*** Opening PROVIDED RECORDS ***

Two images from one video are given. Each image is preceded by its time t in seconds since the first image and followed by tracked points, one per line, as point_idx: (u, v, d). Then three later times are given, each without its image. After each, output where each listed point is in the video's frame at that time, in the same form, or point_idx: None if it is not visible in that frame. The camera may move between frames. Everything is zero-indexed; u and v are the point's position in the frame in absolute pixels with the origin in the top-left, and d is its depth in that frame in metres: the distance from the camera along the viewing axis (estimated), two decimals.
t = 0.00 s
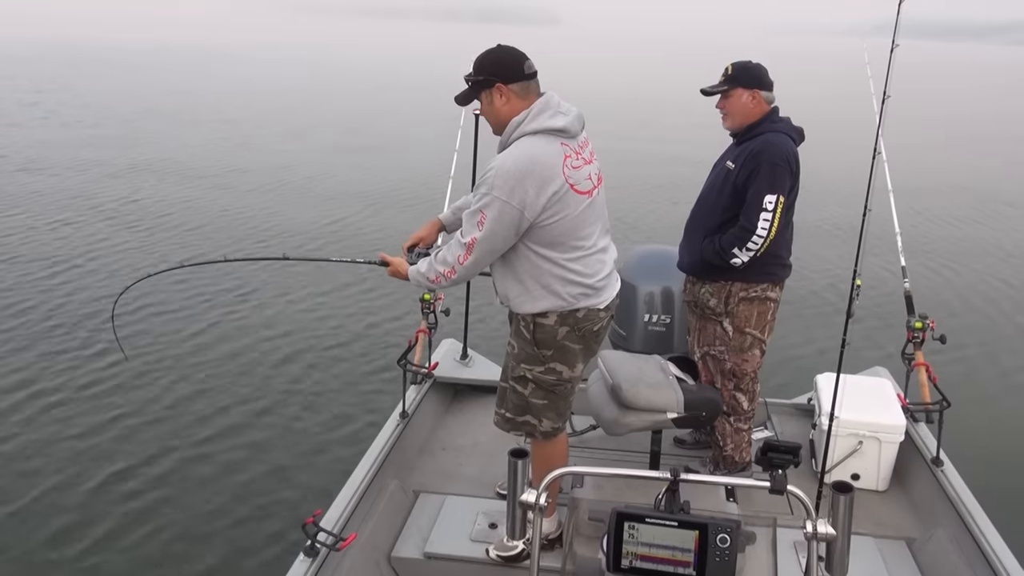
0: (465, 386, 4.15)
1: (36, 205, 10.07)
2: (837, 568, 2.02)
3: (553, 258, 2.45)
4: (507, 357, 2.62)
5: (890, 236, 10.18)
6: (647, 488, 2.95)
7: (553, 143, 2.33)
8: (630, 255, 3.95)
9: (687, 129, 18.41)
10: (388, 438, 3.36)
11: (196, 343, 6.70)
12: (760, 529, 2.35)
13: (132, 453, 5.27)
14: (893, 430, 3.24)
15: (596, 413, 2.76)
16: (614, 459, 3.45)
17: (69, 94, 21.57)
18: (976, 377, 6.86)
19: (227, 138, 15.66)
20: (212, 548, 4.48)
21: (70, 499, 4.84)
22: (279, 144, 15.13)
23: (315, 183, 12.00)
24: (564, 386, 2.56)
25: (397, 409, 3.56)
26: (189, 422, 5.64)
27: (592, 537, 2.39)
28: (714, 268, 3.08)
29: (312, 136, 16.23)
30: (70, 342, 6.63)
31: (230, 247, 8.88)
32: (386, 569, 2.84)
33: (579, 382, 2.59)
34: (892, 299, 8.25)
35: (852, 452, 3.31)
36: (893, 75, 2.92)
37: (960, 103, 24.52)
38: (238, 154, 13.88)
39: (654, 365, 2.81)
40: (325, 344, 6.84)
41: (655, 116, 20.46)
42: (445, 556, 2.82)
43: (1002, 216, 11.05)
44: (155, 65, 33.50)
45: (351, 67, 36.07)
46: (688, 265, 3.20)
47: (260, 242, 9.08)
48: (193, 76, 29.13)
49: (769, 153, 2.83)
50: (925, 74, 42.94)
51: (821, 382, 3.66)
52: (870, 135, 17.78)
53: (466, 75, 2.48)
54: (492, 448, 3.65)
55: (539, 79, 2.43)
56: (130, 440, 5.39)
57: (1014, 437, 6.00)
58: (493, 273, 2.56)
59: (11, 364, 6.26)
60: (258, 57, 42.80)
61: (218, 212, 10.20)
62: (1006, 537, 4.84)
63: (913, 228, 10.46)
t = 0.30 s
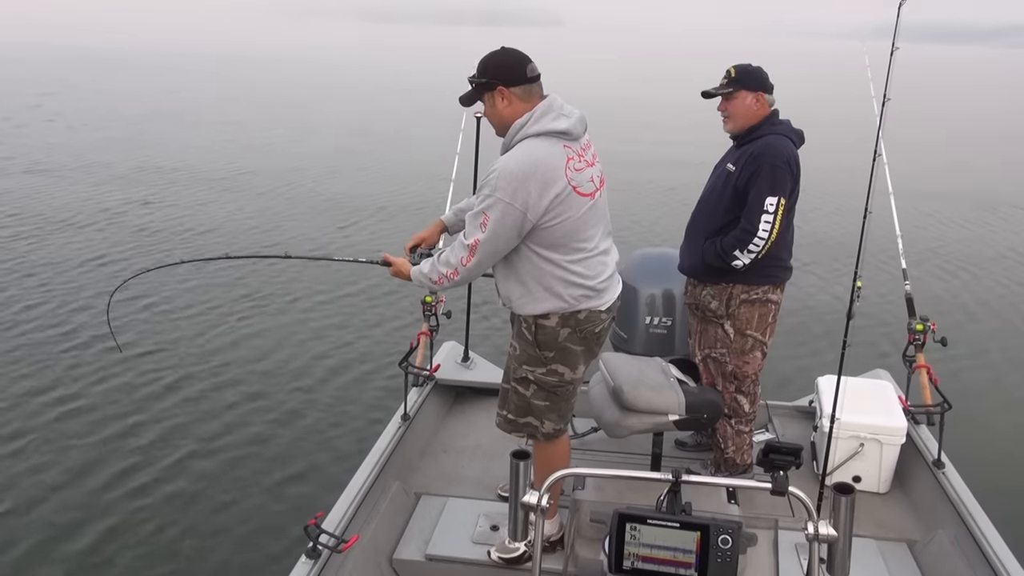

*** Closing PROVIDED RECORDS ***

» **TASK REQUIREMENTS**
An exact copy of all entries is needed, with no pictures in it.

» **EXERCISE RESPONSE**
Two images from one video are given. Each image is preceded by its time t in seconds since the first image and followed by tracked points, one per line, as point_idx: (u, v, d). Then three later times are given, each without its image. After each, output where each listed point is in the video's frame at that time, in the same form, or point_idx: None if it is not visible in that frame. The camera may move between frames. Everything is zero-indexed; u and v are the point's position in the frame in absolute pixels with the origin in the top-left, and d is its depth in that frame in metres: the distance from the camera along the viewing axis (estimated), two decimals.
t = 0.00 s
0: (465, 386, 4.15)
1: (36, 205, 10.07)
2: (837, 568, 2.02)
3: (553, 258, 2.45)
4: (507, 357, 2.62)
5: (890, 236, 10.18)
6: (647, 488, 2.95)
7: (553, 143, 2.33)
8: (630, 255, 3.95)
9: (687, 129, 18.41)
10: (388, 438, 3.36)
11: (196, 343, 6.70)
12: (760, 529, 2.35)
13: (132, 453, 5.27)
14: (893, 430, 3.24)
15: (596, 413, 2.76)
16: (614, 459, 3.45)
17: (69, 94, 21.57)
18: (976, 377, 6.86)
19: (227, 138, 15.66)
20: (212, 548, 4.48)
21: (70, 499, 4.84)
22: (279, 144, 15.13)
23: (315, 183, 12.00)
24: (564, 386, 2.56)
25: (397, 409, 3.56)
26: (189, 422, 5.64)
27: (592, 537, 2.39)
28: (714, 268, 3.08)
29: (312, 136, 16.23)
30: (70, 342, 6.63)
31: (230, 247, 8.88)
32: (386, 569, 2.84)
33: (579, 382, 2.59)
34: (892, 299, 8.25)
35: (852, 452, 3.31)
36: (893, 75, 2.92)
37: (960, 103, 24.52)
38: (238, 154, 13.88)
39: (654, 365, 2.81)
40: (325, 344, 6.84)
41: (655, 116, 20.46)
42: (445, 556, 2.82)
43: (1002, 216, 11.05)
44: (155, 65, 33.50)
45: (351, 67, 36.07)
46: (688, 265, 3.20)
47: (260, 242, 9.08)
48: (193, 76, 29.13)
49: (769, 153, 2.83)
50: (925, 74, 42.94)
51: (821, 382, 3.66)
52: (870, 135, 17.78)
53: (466, 75, 2.48)
54: (492, 448, 3.65)
55: (539, 79, 2.43)
56: (130, 440, 5.39)
57: (1014, 437, 6.00)
58: (493, 273, 2.56)
59: (11, 364, 6.26)
60: (258, 57, 42.80)
61: (218, 212, 10.20)
62: (1006, 537, 4.84)
63: (913, 228, 10.46)
t = 0.30 s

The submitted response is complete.